Yor is already in the room when he returns. Their room, he reminds himself. A shared bed. His heart is languid and calm, drumming into his blood. Loid moves around the room while feeling his wife’s soft gaze following every movement, her smile lazy and filled with indolent things when he returns her look at each change he gets.
He feels unfailingly happy tonight. A part of himself knows that he should not be—and yet he remains. He will fight for this happiness and survive. With his family. (Never alone, never drowning in the white).
But deep down, he keeps wondering.
“Darling.”
“Hm?”
“Come to bed.”
Her voice comes like honey, slow. Loid takes off his waistcoat and puts on his white shirt, climbing to the bed. Yor immediately wraps her arms around him. They embrace tightly, Yor nestling her head above his heart, lulled by its gentle rhythm. Loid encircles her waist with one arm, the other hand resting on the back of her head, inhaling her scent nestled in the crown of her head. In a shared silence, their synchronized breaths echo in the room. Yor senses her husband's forthcoming words, his composed voice filling the room.
“Yor, I have been thinking about something today. After I finished my meeting with my handler,” he begins, his eyes focused on the dark. “I thought it was something that she chose to hide from me, but I understood that she simply didn’t know.” He pauses, waits for her to answer. When she doesn’t, he continues. “And it’s something that I have been thinking about even before I… got my memory back,” he licks his lips, squeezes her closer. “All those nights you worked late while looking out for me—I know you did it for your real job, just like I used to,” he continues, his voice patient. “But weeks ago, when I treated your wounds, and I asked you if you were spending nights outside because of Shopkeeper’s orders, you lied to me that one time.” He pauses, his eyes staring at the wall. “You were seeking Wheeler.”

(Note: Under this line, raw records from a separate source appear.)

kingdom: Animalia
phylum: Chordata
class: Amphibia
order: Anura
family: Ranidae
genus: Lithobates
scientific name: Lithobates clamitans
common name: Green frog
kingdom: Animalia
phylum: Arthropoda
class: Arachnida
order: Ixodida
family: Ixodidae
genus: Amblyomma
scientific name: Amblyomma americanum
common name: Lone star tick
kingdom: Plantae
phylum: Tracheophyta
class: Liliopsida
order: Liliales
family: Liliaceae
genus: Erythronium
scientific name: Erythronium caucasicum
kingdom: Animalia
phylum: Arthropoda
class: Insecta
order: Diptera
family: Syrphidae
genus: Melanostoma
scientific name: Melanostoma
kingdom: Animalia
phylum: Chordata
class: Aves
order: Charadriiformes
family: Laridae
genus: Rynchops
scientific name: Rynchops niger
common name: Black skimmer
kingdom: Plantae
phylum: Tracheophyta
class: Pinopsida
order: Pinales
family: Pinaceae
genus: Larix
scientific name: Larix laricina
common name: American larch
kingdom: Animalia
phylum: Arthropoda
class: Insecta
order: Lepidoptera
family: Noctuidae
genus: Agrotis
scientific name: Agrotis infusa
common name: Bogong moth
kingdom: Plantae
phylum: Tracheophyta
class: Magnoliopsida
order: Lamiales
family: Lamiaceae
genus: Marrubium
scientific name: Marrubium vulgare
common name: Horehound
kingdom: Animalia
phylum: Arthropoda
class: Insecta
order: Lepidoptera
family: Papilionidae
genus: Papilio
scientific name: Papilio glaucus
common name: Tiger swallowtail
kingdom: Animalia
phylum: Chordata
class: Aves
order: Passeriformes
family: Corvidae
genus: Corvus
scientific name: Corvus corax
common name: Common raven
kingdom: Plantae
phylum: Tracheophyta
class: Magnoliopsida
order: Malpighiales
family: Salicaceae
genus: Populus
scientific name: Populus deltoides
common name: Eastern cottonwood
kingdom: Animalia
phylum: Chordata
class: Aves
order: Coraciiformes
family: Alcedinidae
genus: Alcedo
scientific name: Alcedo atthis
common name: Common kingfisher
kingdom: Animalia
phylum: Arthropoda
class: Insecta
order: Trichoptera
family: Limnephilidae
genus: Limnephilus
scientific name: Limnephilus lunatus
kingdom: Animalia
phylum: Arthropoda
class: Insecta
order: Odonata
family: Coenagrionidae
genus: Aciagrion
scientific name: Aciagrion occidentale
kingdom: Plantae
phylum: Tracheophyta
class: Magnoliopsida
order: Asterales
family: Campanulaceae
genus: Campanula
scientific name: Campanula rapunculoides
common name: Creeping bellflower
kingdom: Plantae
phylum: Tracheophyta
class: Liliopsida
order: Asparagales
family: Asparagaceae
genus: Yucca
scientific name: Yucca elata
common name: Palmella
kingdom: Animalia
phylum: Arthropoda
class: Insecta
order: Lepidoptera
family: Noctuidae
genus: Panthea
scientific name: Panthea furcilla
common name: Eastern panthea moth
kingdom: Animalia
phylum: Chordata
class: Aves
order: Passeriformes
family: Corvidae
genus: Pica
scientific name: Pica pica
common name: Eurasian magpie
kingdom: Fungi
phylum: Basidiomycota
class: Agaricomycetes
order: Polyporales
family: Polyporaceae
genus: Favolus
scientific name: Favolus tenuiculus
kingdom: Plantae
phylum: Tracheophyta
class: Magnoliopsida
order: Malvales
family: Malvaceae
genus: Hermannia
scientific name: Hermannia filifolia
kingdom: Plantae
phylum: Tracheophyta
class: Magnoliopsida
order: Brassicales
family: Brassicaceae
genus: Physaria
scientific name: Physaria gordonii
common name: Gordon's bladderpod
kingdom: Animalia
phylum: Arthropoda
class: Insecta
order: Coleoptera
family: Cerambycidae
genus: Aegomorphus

It is not a question. He still chooses to pause, waiting for her to speak, but Yor doesn't make a sound. All he can feel is her breath tickling his neck.
He is calm.
“Did you find him?”
Yor takes a moment to hear that his heartbeat is still calm under her, she closes her eyes, and says:
“Yes.”
He nods.
“Did you kill him?”
There is a small pause. “Yes.”
“Good.”
He moves his hands, cradles her face and makes her look at him. He kisses her slowly, longly, until she’s opening her mouth and he tastes her warmth. He takes long minutes until they separate—and she’s looking at him, so calm, so tender, he smiles.
“I’m sorry I couldn’t help you do it.”
Yor shakes softly her head, and yet before she can respond he lunges at her mouth again, hungrier. There is nothing more to say—it is all enough. Yor understands this immediately as her arms are instantly around his neck, pulling him closer. Chasing him.
And then he lets himself be caught.
Their mouths meet in ceaseless touches. They grab each other, nipping their lips, mouths opening for the other to taste. The colors splash everywhere. They’re endless. They’re watercolors. Loid gets lost into them, the way they take shape in the warmth of her mouth, the seasalt flavor of her—kissing her endlessly as he returns home in her arms.
He stammers words of love in her ear and his wife holds him tightly—never to let go.
Spring surrounds him again when he places his palm on her stomach. Yor is asleep, and so is Anya, and Bond. They’re both cuddling her on the side of the couch. The windows are open as they let the pinkish breeze seep through him.
His wife sighs in her sleep. She’s smiling. He doesn’t notice that he’s smiling as well as his fingers travel from her swollen belly (it has been growing now for months, slowly and safely) to her blushed cheeks, caressing her there, moving a lock of hair from her skin. Then he presses a kiss on her forehead and Yor hums contentedly—brushing his hand in her sleep, squeezing his fingers for him to come closer.
Then he intertwines their fingers. “Yes,” he murmurs, learning in close for only her to hear. “I’m here.”
She feels him sigh her name, he hears her sigh his real one back.